## Walz’s Budget Proposal: A Smart Approach to Sales Tax Reform?
The opening week of Trump’s second term cast a shadow of uncertainty over the future of vital public services. The unpredictable nature of the federal government underscores the critical role of state funding in maintaining essential programs. However, a glimmer of positive news emerged from Minnesota’s 2025 legislative session. Governor Tim Walz’s budget proposal includes a potentially bipartisan solution: broadening the sales tax base while simultaneously lowering the overall rate. This proposal warrants serious consideration.
Minnesota’s current sales tax system disproportionately taxes goods over services. Excluding groceries and clothing, most tangible purchases are subject to a 6.875% state sales tax, plus applicable local taxes. Conversely, services – encompassing everything from legal advice to hair appointments – largely remain untaxed. This disparity reflects an outdated model from a time when consumption primarily involved physical goods, and tax collection was more challenging.
Today, with the widespread use of debit cards, collecting sales taxes on services is significantly easier. Moreover, given the growing prominence of services in the modern economy, it’s become increasingly important to address this imbalance.
Governor Walz’s proposal aims to modernize the system by extending the sales tax to consumer purchases of legal, accounting, banking, and bookkeeping services. This expansion alone would generate an estimated $450 million in the 2026-27 biennium. The governor proposes using approximately half of this revenue to lower the statewide sales tax rate to 6.8%, a decrease from the current rate.
While specifics remain open to negotiation, the core concept is both intelligent and necessary. It offers a potential compromise that even a divided legislature could support. Broadening the tax base and reducing the rate is generally considered sound tax policy. It promotes fairer treatment of taxpayers irrespective of their spending habits and reduces the overall tax burden on each transaction, thereby stimulating economic activity.
Simply put, Walz’s proposal challenges the current inequity: Why should average citizens pay 6.875% to nearly 10% in state and local sales taxes on everyday items like books and children’s toys, while higher-income individuals face no sales tax on their legal or financial services? This exemption constitutes an unfair advantage for wealthier consumers and businesses, imposing an implicit cost on everyone else. The Minnesota Department of Revenue’s tax expenditure budget demonstrates that for every percentage point of tax base exempted, the state must proportionally increase its tax rate to compensate for the lost revenue.
Beyond fairness and efficiency, a broader sales tax base is fiscally essential. Recent forecasts from the Minnesota Management and Budget (MMB) highlight the long-term budgetary pressures stemming from rising healthcare costs, special education expenses, and other critical public services. While some may attribute these deficits to specific political leadership, the reality is that they result from demographic shifts and bipartisan decisions spanning over a decade. While debate on recent budgetary choices is valid, the long-term fiscal challenges are inevitable and will soon affect every state.
Progressive advocates might initially hesitate due to the common criticism of sales taxes as regressive. However, the true impact of any tax must consider the essential services it funds. The potential for bipartisan compromise on this issue might lie in addressing such concerns.
Meeting future demands in healthcare, education, and other vital areas requires increased revenue from diverse sources. Recent state tax increases targeting high earners have improved tax fairness but have also reduced stability and increased reliance on a smaller segment of the population. Walz’s proposed changes would enhance both stability and horizontal equity – the principle that similarly situated individuals, such as a lawyer and a hardware store owner, should face comparable tax burdens.
While Governor Walz’s base expansion proposal is a strong starting point, it’s not the only avenue for reform. The sheer scale of existing sales tax exemptions (over 120% of the current tax base) suggests that eliminating all exemptions could theoretically reduce the sales tax rate by more than half. While a complete elimination is unrealistic, this illustrates the potential of a broader tax base.

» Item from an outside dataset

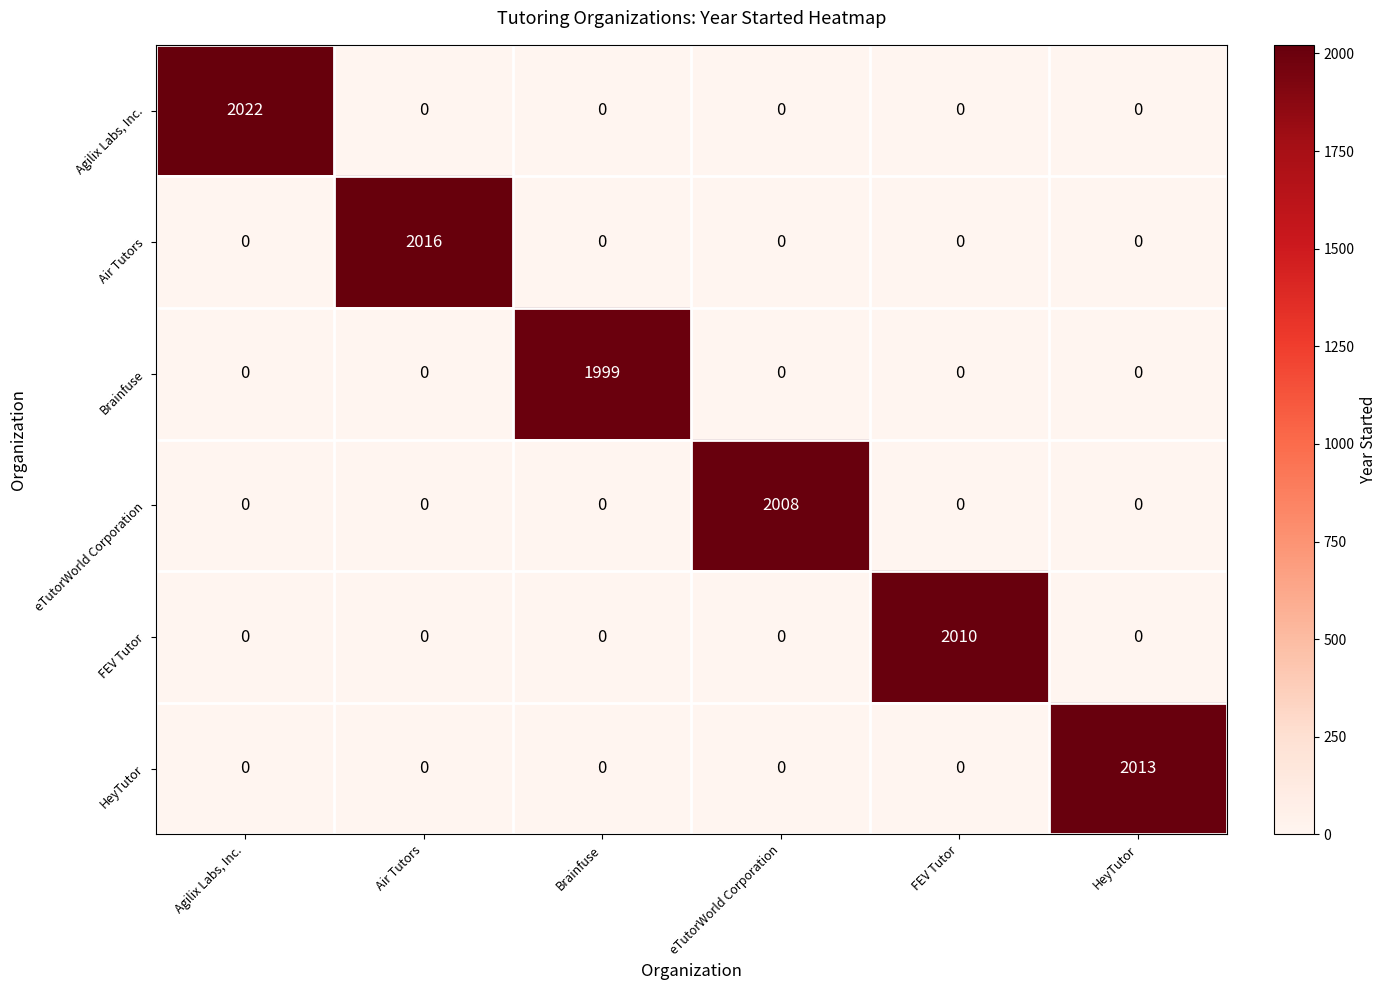

The Brainfuse series shows -1197 at Agilix Labs, Inc.. True or false?

False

Further consideration should be given to additional categories of goods and services, potentially offering greater revenue generation, larger rate reductions, or a combination of both. For example, taxing business-to-business sales of advertising and management consulting services is a possibility, although concerns about tax pyramiding and disproportionate burdens on small businesses need careful evaluation. However, the potential revenue is significant, and certain categories might be less susceptible to these concerns.
Tax policy decisions require a thorough analysis of who bears the burden. Eliminating the food exemption, for example, could significantly lower the overall tax rate but would disproportionately impact low-income households. Conversely, ending exemptions on clothing or personal services, as proposed by Walz, would disproportionately affect higher-income individuals.
Predictably, industry groups affected by any tax changes will voice opposition. While no one welcomes tax increases, a fundamental principle should guide our decisions: Treat individuals in similar circumstances equally. Taxes are not punitive; they are the means by which we collectively fund a prosperous and resilient society. The more individuals contribute, the lower the individual burden becomes. Governor Walz has initiated a critical conversation that deserves thoughtful discussion and legislative action.
(Note: The original text referenced charts and tables. Those would need to be recreated and included for a complete reproduction.)